Vibrations de la matière

Travailler la pierre est en grande partie une affaire de vibrations. Il y a bien sûr l’éternelle éducation des yeux pour mieux comprendre les volumes, et le développement de la capacité des mains pour bien recréer les formes du modèle, mais au moment de frapper la gradine avec le maillet, un facteur essentiel est notre sensibilité aux vibrations de la matière. C’est une opération inconsciente. Le geste répété de frappe amène le sculpteur vers une harmonie entre les mains, le maillet, la gradine ou le ciseau qui déclenche une forte vibration dans la surface dure et inerte, et la pierre qui libère un morceau sans endommager le reste. Il s’agit de séparer avec des ondes les particules de la masse compacte de la pierre. C’est la raison pour laquelle on utilise la main droite pour frapper l’outil : on pourrait penser que la frappe, en apparence un geste si simple, devrait être effectuée par la main gauche et le contrôle de l’outil, plus complexe, par la main droite. Mais en réalité, ce qui doit être réalisé avec une précision maîtrisée, c’est la frappe.
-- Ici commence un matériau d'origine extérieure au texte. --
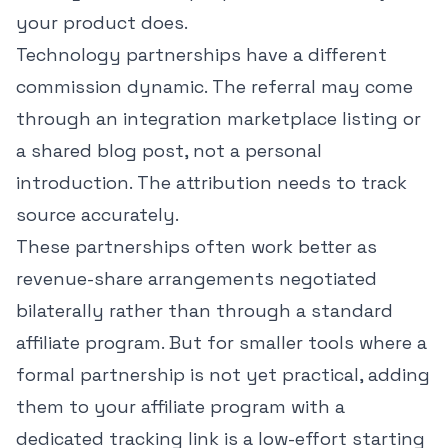
your product does.
Technology partnerships have a different
commission dynamic. The referral may come
through an integration marketplace listing or
a shared blog post, not a personal
introduction. The attribution needs to track
source accurately.
These partnerships often work better as
revenue-share arrangements negotiated
bilaterally rather than through a standard
affiliate program. But for smaller tools where a
formal partnership is not yet practical, adding
them to your affiliate program with a
dedicated tracking link is a low-effort starting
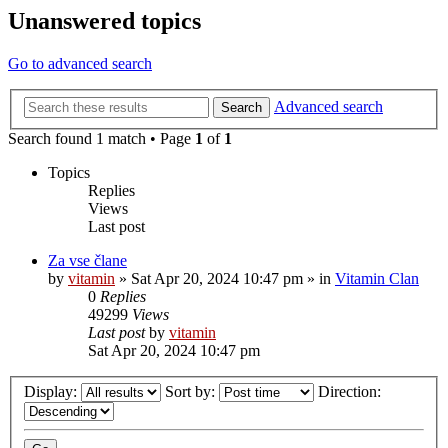
Unanswered topics
Go to advanced search
Advanced search
Search
Search found 1 match • Page
1
of
1
Topics
Replies
Views
Last post
Za vse člane
by
vitamin
»
Sat Apr 20, 2024 10:47 pm
» in
Vitamin Clan
0
Replies
49299
Views
Last post
by
vitamin
Sat Apr 20, 2024 10:47 pm
Display:
Sort by:
Direction:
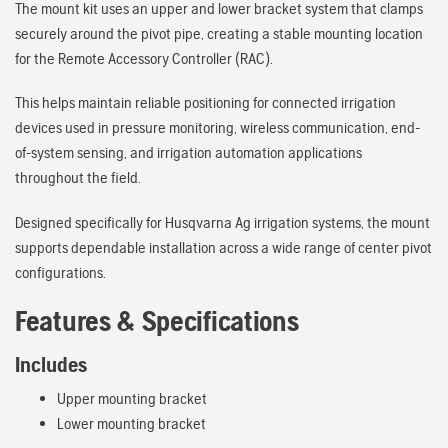
The mount kit uses an upper and lower bracket system that clamps
securely around the pivot pipe, creating a stable mounting location
for the Remote Accessory Controller (RAC).
This helps maintain reliable positioning for connected irrigation
devices used in pressure monitoring, wireless communication, end-
of-system sensing, and irrigation automation applications
throughout the field.
Designed specifically for Husqvarna Ag irrigation systems, the mount
supports dependable installation across a wide range of center pivot
configurations.
Features & Specifications
Includes
Upper mounting bracket
Lower mounting bracket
On dirige l’énergie qui séparera les particules collées depuis des millions d’années avec la main droite (si on est droitier). La frappe pénètre la matière et doit trouver de l’autre côté du morceau à détacher une sortie de l’onde de frappe.  Un coup vers le cœur de la pierre se noie et fait éclater un seul point superficiel, avec le risque d’endommager la pierre en profondeur, tandis qu’un coup presque tangentiel sur un morceau saillant coupera celui-ci avec facilité.

 

Le marbre et la sensualité

Jeune Olmèque marbre Rose du Portugal - Lartigue

Il y a dans le marbre quelque chose de doux, de tendre. Plus on le travaille, plus il dévoile des surfaces douces et agréables, presque tièdes. Au début on a devant soi un bloc agressif, couvert d’arêtes et d’irrégularités, à l’aspect dur et opaque. Puis on enlève tous les morceaux qui cachent la forme qu’on souhaite (ou comme dirait l’autre, la figure cachée dans la pierre) et on commence à arriver à la surface qui constitue la peau du personnage qu’on dévoile : on ne doit pas frapper avec la gradine un seul trou de plus, ou ce visage sera perdu pour toujours ; une blessure obligerait à changer l’ensemble du visage.
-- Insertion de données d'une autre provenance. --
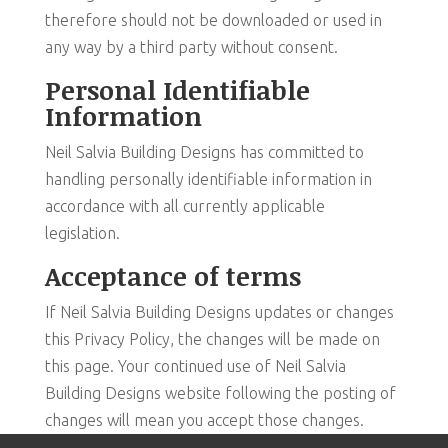
therefore should not be downloaded or used in
any way by a third party without consent.
Personal Identifiable
Information
Neil Salvia Building Designs has committed to
handling personally identifiable information in
accordance with all currently applicable
legislation.
Acceptance of terms
If Neil Salvia Building Designs updates or changes
this Privacy Policy, the changes will be made on
this page. Your continued use of Neil Salvia
Building Designs website following the posting of
changes will mean you accept those changes.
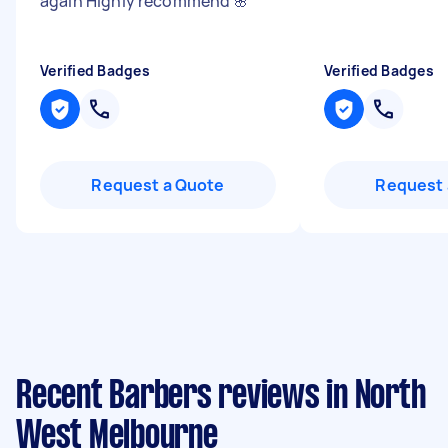
again Highly recommend 🌸
"
Verified Badges
Verified Badges
Request a Quote
Request 
Recent Barbers reviews in North
West Melbourne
Le travail de finition commence alors et avec le ponçage la pierre devient translucide. C’est à ce moment-là que la sculpture prend vie. On la caresse et on ressent presque une respiration. C’est magique.
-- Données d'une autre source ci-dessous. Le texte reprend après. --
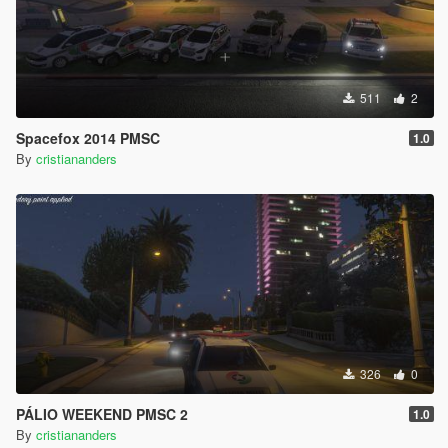
511
2
Spacefox 2014 PMSC
1.0
By
cristiananders
326
0
PÁLIO WEEKEND PMSC 2
1.0
By
cristiananders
Se libérer des limites du format

 

sculpture à travailler avec du plâtre

Quand une sculpture n’entre pas dans le four, il me faut la casser en morceaux et la reconstruire une fois cuite, avec du plâtre. Je dois me rappeler cela quand je me surprends en train de m’auto-limiter par rapport à la taille de l’œuvre.

C’est ce que j’ai fait avec cette jeune femme au portable (elle aura un téléphone dans la main droite). La terre cuite et le plâtre se marient bien. La porosité de la terre cuite permet au plâtre de bien s’accrocher. Une structure constituée de fil de fer (grillage à poules par exemple),  rend le plâtre très résistant. Je garderai l’aspect cassé dans la reconstruction. Il y a des ombres intéressantes.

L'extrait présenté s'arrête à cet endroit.